En revanche, les salariés ayant accepté le CSP ne perçoivent pas d'indemnité compensatrice de préavis (sauf si la durée de préavis est supérieure à 3 mois, auquel cas ils perçoivent seulement le fraction excédant ces 3 mois de préavis).


Contestation du licenciement économique

Le licenciement économique peut être contesté devant le Conseil de Prud'hommes par le salarié qui estime que la rupture de son contrat de travail est injustifiée.

Le licenciement économique peut être jugé abusif dans plusieurs hypothèses :

  • si le motif économique inscrit dans la lettre de rupture n'est pas justifié,
  • si l'employeur n'a pas procédé à une recherche sérieuse et loyale de reclassement,
  • si les critères d'ordre n'ont pas été appliqués ou ont été mal appliqués,
  • si la procédure n'a pas été respectée.

Le salarié licencié pourra alors obtenir une indemnité pour licenciement abusif en raison du caractère illicite de la rupture de son contrat de travail et du préjudice que cela lui aura causé.

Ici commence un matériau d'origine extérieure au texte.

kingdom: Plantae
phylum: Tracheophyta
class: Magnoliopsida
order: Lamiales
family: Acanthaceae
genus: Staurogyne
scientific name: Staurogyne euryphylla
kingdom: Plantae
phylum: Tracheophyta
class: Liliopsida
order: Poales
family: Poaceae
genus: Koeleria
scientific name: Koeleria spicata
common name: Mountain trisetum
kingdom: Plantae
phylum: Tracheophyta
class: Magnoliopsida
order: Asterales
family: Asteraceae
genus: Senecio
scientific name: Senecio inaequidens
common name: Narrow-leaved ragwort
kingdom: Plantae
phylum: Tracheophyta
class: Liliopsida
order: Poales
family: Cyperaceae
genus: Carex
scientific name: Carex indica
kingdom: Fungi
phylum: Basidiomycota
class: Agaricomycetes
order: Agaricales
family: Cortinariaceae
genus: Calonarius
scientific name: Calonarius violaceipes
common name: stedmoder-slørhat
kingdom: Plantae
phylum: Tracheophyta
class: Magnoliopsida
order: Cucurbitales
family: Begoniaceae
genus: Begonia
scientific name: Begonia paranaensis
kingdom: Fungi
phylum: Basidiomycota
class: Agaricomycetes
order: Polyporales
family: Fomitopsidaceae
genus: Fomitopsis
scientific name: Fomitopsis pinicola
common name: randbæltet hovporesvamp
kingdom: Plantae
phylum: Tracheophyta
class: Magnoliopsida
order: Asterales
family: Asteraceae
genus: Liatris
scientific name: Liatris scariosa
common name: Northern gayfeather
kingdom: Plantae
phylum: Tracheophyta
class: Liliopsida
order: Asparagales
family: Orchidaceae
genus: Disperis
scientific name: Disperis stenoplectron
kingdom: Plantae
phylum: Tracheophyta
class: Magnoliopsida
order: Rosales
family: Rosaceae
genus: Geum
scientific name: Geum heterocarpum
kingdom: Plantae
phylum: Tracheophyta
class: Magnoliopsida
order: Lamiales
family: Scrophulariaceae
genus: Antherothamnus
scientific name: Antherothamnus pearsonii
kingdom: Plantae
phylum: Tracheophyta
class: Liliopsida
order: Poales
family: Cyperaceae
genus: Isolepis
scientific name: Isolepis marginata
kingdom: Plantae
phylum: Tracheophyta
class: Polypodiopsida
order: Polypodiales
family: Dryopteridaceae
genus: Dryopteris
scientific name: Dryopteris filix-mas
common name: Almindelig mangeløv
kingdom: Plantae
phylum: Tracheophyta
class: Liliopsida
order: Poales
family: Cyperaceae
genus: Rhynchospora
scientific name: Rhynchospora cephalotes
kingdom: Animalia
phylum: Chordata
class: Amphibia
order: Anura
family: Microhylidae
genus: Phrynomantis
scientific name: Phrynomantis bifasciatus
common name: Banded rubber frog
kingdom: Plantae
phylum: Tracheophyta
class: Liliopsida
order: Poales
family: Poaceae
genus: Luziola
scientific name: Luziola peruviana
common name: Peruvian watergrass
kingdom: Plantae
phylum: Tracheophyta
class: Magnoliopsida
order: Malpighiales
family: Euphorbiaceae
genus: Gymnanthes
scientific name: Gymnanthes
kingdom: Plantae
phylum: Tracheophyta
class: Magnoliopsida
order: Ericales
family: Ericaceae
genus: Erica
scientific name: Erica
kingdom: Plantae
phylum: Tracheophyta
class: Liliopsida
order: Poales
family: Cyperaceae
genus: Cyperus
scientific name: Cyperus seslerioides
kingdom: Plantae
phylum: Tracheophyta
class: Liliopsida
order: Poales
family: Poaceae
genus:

Le salarié dispose d'un délai de 12 mois pour agir en justice et contester son licenciement économique devant le Conseil de Prud'hommes.

Certaines actions doivent cependant être entreprises rapidement après le licenciement économique. Ainsi, il est fortement recommandé de consulter un avocat en droit du travail qui, à l'occasion d'un premier rendez-vous, pourra chiffrer l'indemnisation que le salarié peut obtenir en cas de contestation de la rupture de son contrat de travail devant le Conseil de Prud'hommes.